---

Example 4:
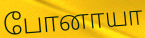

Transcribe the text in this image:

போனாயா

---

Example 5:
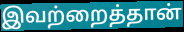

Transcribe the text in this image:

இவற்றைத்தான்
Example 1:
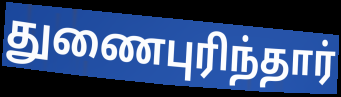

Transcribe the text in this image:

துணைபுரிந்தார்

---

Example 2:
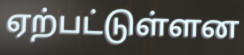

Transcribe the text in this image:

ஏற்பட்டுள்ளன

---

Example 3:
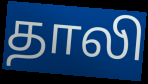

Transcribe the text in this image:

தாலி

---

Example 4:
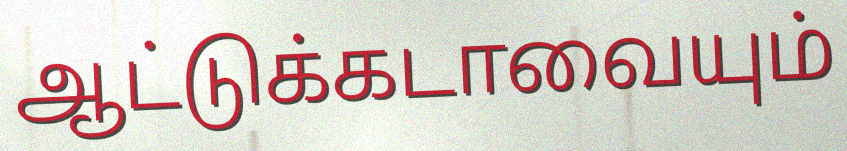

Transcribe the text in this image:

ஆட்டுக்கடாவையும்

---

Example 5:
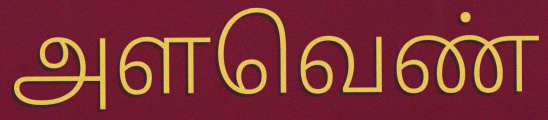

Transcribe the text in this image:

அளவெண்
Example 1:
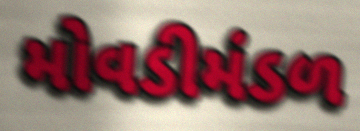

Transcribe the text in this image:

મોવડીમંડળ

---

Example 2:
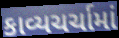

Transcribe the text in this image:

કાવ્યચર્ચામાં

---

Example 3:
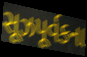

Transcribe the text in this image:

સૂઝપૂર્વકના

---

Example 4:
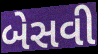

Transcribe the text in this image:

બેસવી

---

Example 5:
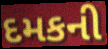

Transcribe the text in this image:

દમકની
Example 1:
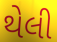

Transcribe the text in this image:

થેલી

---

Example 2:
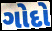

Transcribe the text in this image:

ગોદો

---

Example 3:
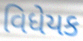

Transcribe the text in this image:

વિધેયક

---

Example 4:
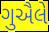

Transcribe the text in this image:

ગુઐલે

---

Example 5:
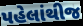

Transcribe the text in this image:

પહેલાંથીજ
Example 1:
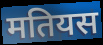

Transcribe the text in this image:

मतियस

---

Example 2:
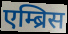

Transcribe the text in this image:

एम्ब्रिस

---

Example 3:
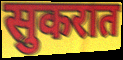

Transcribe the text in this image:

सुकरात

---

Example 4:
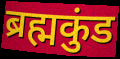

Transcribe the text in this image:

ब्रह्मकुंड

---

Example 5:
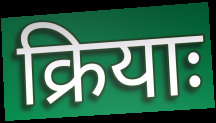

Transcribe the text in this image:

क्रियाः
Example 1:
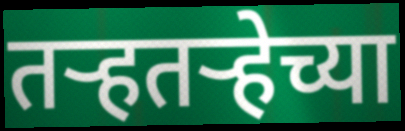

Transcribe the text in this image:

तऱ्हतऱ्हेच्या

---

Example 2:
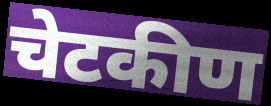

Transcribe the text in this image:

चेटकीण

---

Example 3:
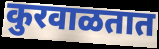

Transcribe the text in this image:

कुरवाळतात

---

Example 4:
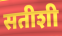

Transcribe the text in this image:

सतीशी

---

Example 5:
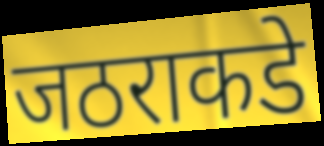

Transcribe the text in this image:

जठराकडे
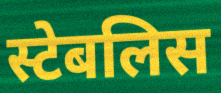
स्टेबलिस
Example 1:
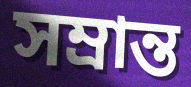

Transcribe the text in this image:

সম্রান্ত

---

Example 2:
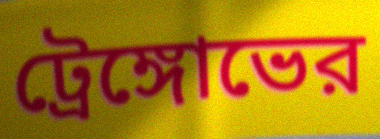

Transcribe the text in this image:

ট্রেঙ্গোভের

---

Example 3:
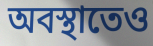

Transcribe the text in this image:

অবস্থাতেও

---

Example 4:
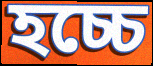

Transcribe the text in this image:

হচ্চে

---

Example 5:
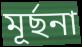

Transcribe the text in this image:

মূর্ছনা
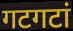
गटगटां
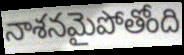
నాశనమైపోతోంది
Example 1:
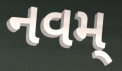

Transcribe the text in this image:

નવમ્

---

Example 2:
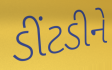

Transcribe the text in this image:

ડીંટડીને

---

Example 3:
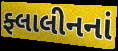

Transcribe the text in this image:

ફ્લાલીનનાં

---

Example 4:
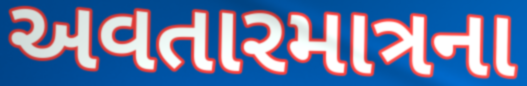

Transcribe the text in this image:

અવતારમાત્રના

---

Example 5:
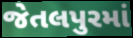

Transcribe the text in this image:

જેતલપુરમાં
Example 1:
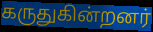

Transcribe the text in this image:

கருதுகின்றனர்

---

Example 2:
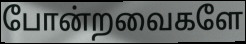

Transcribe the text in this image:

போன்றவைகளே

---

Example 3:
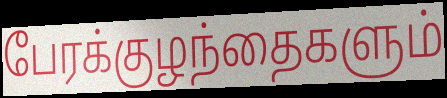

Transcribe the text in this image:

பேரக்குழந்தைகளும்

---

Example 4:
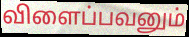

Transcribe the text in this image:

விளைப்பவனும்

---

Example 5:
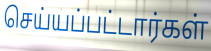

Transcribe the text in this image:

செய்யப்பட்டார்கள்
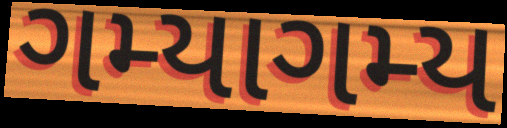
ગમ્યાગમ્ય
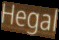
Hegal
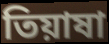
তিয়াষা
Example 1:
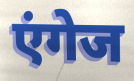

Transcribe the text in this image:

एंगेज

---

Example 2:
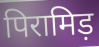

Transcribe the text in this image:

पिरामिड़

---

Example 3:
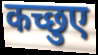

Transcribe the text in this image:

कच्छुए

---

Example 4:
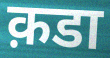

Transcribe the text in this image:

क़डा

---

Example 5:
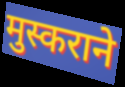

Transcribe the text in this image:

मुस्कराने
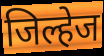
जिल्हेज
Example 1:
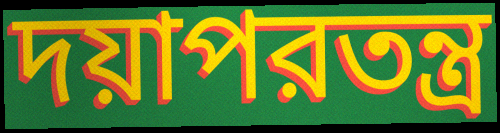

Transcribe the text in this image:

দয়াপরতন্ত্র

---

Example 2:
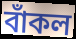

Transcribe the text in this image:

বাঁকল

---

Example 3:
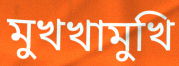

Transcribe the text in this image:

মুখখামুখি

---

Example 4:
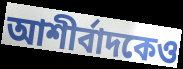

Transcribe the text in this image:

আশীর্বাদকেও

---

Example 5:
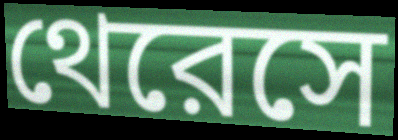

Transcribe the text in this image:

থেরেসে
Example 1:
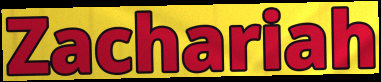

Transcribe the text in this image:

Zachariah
= = = = =
Where images occur in the data above, leave them out and repeat everything else exactly.

• [Solution for this task]
---

Example 4:

Transcribe the text in this image:

போனாயா

---

Example 5:

Transcribe the text in this image:

இவற்றைத்தான்
Example 1:

Transcribe the text in this image:

துணைபுரிந்தார்

---

Example 2:

Transcribe the text in this image:

ஏற்பட்டுள்ளன

---

Example 3:

Transcribe the text in this image:

தாலி

---

Example 4:

Transcribe the text in this image:

ஆட்டுக்கடாவையும்

---

Example 5:

Transcribe the text in this image:

அளவெண்
Example 1:

Transcribe the text in this image:

મોવડીમંડળ

---

Example 2:

Transcribe the text in this image:

કાવ્યચર્ચામાં

---

Example 3:

Transcribe the text in this image:

સૂઝપૂર્વકના

---

Example 4:

Transcribe the text in this image:

બેસવી

---

Example 5:

Transcribe the text in this image:

દમકની
Example 1:

Transcribe the text in this image:

થેલી

---

Example 2:

Transcribe the text in this image:

ગોદો

---

Example 3:

Transcribe the text in this image:

વિધેયક

---

Example 4:

Transcribe the text in this image:

ગુઐલે

---

Example 5:

Transcribe the text in this image:

પહેલાંથીજ
Example 1:

Transcribe the text in this image:

मतियस

---

Example 2:

Transcribe the text in this image:

एम्ब्रिस

---

Example 3:

Transcribe the text in this image:

सुकरात

---

Example 4:

Transcribe the text in this image:

ब्रह्मकुंड

---

Example 5:

Transcribe the text in this image:

क्रियाः
Example 1:

Transcribe the text in this image:

तऱ्हतऱ्हेच्या

---

Example 2:

Transcribe the text in this image:

चेटकीण

---

Example 3:

Transcribe the text in this image:

कुरवाळतात

---

Example 4:

Transcribe the text in this image:

सतीशी

---

Example 5:

Transcribe the text in this image:

जठराकडे
स्टेबलिस
Example 1:

Transcribe the text in this image:

সম্রান্ত

---

Example 2:

Transcribe the text in this image:

ট্রেঙ্গোভের

---

Example 3:

Transcribe the text in this image:

অবস্থাতেও

---

Example 4:

Transcribe the text in this image:

হচ্চে

---

Example 5:

Transcribe the text in this image:

মূর্ছনা
गटगटां
నాశనమైపోతోంది
Example 1:

Transcribe the text in this image:

નવમ્

---

Example 2:

Transcribe the text in this image:

ડીંટડીને

---

Example 3:

Transcribe the text in this image:

ફ્લાલીનનાં

---

Example 4:

Transcribe the text in this image:

અવતારમાત્રના

---

Example 5:

Transcribe the text in this image:

જેતલપુરમાં
Example 1:

Transcribe the text in this image:

கருதுகின்றனர்

---

Example 2:

Transcribe the text in this image:

போன்றவைகளே

---

Example 3:

Transcribe the text in this image:

பேரக்குழந்தைகளும்

---

Example 4:

Transcribe the text in this image:

விளைப்பவனும்

---

Example 5:

Transcribe the text in this image:

செய்யப்பட்டார்கள்
ગમ્યાગમ્ય
Hegal
তিয়াষা
Example 1:

Transcribe the text in this image:

एंगेज

---

Example 2:

Transcribe the text in this image:

पिरामिड़

---

Example 3:

Transcribe the text in this image:

कच्छुए

---

Example 4:

Transcribe the text in this image:

क़डा

---

Example 5:

Transcribe the text in this image:

मुस्कराने
जिल्हेज
Example 1:

Transcribe the text in this image:

দয়াপরতন্ত্র

---

Example 2:

Transcribe the text in this image:

বাঁকল

---

Example 3:

Transcribe the text in this image:

মুখখামুখি

---

Example 4:

Transcribe the text in this image:

আশীর্বাদকেও

---

Example 5:

Transcribe the text in this image:

থেরেসে
Example 1:

Transcribe the text in this image:

Zachariah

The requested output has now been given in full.